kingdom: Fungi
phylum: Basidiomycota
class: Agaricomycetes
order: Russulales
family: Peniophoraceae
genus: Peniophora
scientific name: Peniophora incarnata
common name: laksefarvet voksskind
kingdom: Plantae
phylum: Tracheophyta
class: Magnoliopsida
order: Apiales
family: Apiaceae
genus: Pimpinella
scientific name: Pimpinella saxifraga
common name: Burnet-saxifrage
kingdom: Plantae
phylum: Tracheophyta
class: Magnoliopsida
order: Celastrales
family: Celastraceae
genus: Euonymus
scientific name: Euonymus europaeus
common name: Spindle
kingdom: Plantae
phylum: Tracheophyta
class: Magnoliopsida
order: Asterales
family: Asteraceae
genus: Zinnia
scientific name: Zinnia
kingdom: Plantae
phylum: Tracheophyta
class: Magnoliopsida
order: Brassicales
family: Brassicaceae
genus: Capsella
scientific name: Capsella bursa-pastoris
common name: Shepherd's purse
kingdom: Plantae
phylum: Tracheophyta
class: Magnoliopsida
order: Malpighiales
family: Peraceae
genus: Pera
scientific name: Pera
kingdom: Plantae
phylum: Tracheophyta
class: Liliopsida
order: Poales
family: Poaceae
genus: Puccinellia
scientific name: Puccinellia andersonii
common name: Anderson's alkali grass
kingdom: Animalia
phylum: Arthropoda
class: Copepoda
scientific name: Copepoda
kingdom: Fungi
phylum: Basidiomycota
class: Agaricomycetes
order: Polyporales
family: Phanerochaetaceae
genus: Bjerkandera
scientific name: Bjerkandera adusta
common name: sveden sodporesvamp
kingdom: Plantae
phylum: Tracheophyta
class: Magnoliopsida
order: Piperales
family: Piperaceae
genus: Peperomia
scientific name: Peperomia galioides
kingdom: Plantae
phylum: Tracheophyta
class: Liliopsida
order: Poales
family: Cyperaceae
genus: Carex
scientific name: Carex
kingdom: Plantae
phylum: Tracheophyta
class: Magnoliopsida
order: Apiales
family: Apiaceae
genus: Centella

────────────────────

* _Set exercise_: Extract every classification line from all the rows above, from kingdom to common name, and reproduce each one without any change.

* _Solution_:
kingdom: Fungi
phylum: Basidiomycota
class: Agaricomycetes
order: Russulales
family: Peniophoraceae
genus: Peniophora
scientific name: Peniophora incarnata
common name: laksefarvet voksskind
kingdom: Plantae
phylum: Tracheophyta
class: Magnoliopsida
order: Apiales
family: Apiaceae
genus: Pimpinella
scientific name: Pimpinella saxifraga
common name: Burnet-saxifrage
kingdom: Plantae
phylum: Tracheophyta
class: Magnoliopsida
order: Celastrales
family: Celastraceae
genus: Euonymus
scientific name: Euonymus europaeus
common name: Spindle
kingdom: Plantae
phylum: Tracheophyta
class: Magnoliopsida
order: Asterales
family: Asteraceae
genus: Zinnia
scientific name: Zinnia
kingdom: Plantae
phylum: Tracheophyta
class: Magnoliopsida
order: Brassicales
family: Brassicaceae
genus: Capsella
scientific name: Capsella bursa-pastoris
common name: Shepherd's purse
kingdom: Plantae
phylum: Tracheophyta
class: Magnoliopsida
order: Malpighiales
family: Peraceae
genus: Pera
scientific name: Pera
kingdom: Plantae
phylum: Tracheophyta
class: Liliopsida
order: Poales
family: Poaceae
genus: Puccinellia
scientific name: Puccinellia andersonii
common name: Anderson's alkali grass
kingdom: Animalia
phylum: Arthropoda
class: Copepoda
scientific name: Copepoda
kingdom: Fungi
phylum: Basidiomycota
class: Agaricomycetes
order: Polyporales
family: Phanerochaetaceae
genus: Bjerkandera
scientific name: Bjerkandera adusta
common name: sveden sodporesvamp
kingdom: Plantae
phylum: Tracheophyta
class: Magnoliopsida
order: Piperales
family: Piperaceae
genus: Peperomia
scientific name: Peperomia galioides
kingdom: Plantae
phylum: Tracheophyta
class: Liliopsida
order: Poales
family: Cyperaceae
genus: Carex
scientific name: Carex
kingdom: Plantae
phylum: Tracheophyta
class: Magnoliopsida
order: Apiales
family: Apiaceae
genus: Centella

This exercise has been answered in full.